Petrenko proved equally deft in the English and American music on the first half of the program.

The evening led off with Sir Edward Elgar’s Cockaigne Overture, amazingly not performed downtown by the CSO since led by Desiree Defauw in 1945. “Stout and steaky” was how Elgar described this rich and affectionate portrait of Edwardian London from the venerable Guildhall to the Cockney vendors, buskers and passing Salvation Army bands.

One doesn’t often hear Russian conductors in music of Elgar, but clearly Petrenko’s Liverpool post has provided some keen insight, as heard in this vital reading. The young conductor’s luxuriating in lyrical sections slightly impeded forward momentum, but this was an undeniably lively and colorful reading with Elgar’s picturesque elements making an impact.

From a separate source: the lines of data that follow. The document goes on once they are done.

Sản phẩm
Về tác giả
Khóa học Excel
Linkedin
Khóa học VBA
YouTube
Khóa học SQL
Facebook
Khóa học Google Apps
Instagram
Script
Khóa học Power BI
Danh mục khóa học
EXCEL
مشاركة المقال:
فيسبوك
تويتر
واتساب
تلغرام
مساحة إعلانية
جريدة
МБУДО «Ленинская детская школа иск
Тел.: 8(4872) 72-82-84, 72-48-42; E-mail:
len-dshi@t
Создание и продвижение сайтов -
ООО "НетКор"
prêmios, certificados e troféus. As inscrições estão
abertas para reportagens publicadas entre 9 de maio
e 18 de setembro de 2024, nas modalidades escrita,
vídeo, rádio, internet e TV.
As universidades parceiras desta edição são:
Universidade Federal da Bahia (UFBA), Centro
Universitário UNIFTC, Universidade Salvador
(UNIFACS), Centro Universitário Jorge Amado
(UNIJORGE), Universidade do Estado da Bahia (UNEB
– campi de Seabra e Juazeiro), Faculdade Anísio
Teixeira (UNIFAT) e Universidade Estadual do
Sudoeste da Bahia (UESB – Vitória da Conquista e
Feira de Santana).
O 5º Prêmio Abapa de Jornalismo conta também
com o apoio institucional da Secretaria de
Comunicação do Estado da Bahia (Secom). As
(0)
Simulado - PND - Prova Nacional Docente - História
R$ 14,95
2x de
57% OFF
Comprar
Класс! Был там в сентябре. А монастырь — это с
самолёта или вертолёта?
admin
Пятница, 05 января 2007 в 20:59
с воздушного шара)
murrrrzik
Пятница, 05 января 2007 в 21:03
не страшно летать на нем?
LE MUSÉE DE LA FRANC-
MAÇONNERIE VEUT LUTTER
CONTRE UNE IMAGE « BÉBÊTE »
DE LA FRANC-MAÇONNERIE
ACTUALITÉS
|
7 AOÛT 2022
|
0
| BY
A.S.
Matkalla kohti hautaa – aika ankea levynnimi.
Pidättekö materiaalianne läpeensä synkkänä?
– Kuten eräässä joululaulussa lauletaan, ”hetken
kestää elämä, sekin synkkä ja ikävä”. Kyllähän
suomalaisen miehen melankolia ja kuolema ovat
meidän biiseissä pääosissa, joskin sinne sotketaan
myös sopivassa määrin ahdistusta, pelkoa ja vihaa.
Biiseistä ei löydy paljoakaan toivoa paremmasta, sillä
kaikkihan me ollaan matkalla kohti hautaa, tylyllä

Samuel Barber’s Violin Concerto was the evening centerpiece. This most popular of American fiddle concertos may not hang together structurally with the finale’s fireworks failing to cohere with the reflective melancholy of the preceding two movements, yet with Barber’s craft and melodic gift, it’s hard to complain.

Robert Chen. Photo: Todd Rosenberg

Robert Chen was the polished and sensitive solo protagonist Thursday night. The CSO concertmaster took an intimate approach to the soloist’s role, a legitimate interpretive stance in this most chamber-like of concertos. Even so, at times, the solo playing felt a bit too suave and small in scale, and one wanted greater projection and tonal heft.

Still, Chen’s airtight technical command and elegant musicianship provided its own rewards. He brought a hushed and interior expression to the Andante and sailed through the moto perpetuo finale with a silvery tone and easy elegance that made the brilliant fireworks seem almost Mozartian.

Petrenko showed himself a superb and sensitive accompanist delivering close-knit support, with Chen’s colleagues, oboist Eugene Izotov and clarinetist John Bruce Yeh, providing fine solo contributons.

The program will be repeated 8 p.m. Friday and Saturday and 3 p.m. Sunday. cso.org; 312-294-3000.